* **What you need to do**: In the listing below, find each line that holds the string "care" and copy it.

* **Given records**:
__________________________________________________
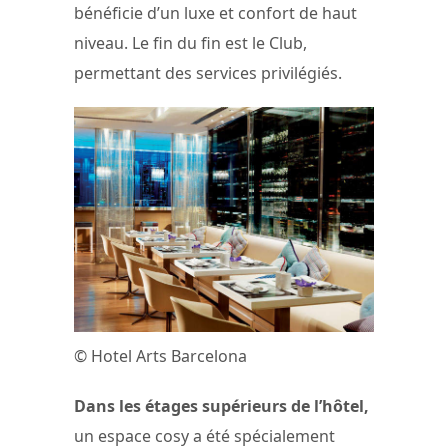
bénéficie d’un luxe et confort de haut
niveau. Le fin du fin est le Club,
permettant des services privilégiés.
© Hotel Arts Barcelona
Dans les étages supérieurs de l’hôtel,
un espace cosy a été spécialement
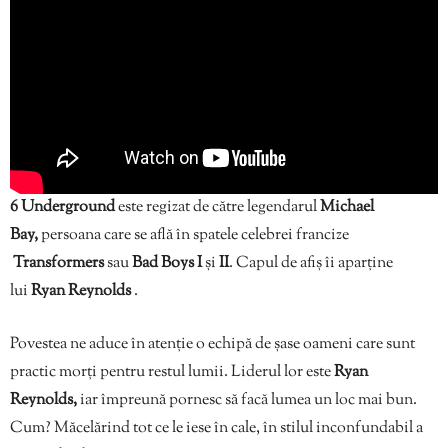
6 Underground
este regizat de către legendarul
Michael
Bay,
persoana care se află în spatele celebrei francize
Transformers
sau
Bad Boys I
și
II
. Capul de afiș îi aparține
lui
Ryan Reynolds
.
Povestea ne aduce în atenție o echipă de șase oameni care sunt
practic morți pentru restul lumii. Liderul lor este
Ryan
Reynolds,
iar împreună pornesc să facă lumea un loc mai bun.
Cum? Măcelărind tot ce le iese în cale, în stilul inconfundabil a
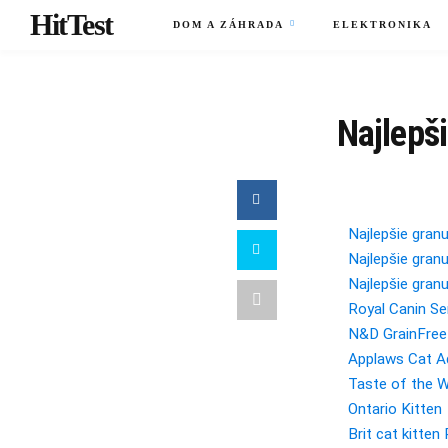
HitTest
DOM A ZÁHRADA
ELEKTRONIKA
Najlepš
Najlepšie gran
Najlepšie gran
Najlepšie gran
Royal Canin Se
N&D GrainFree 
Applaws Cat A
Taste of the W
Ontario Kitten
Brit cat kitte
__________________________________________________
* **Problem solution**:
persoana care se află în spatele celebrei francize
Povestea ne aduce în atenție o echipă de șase oameni care sunt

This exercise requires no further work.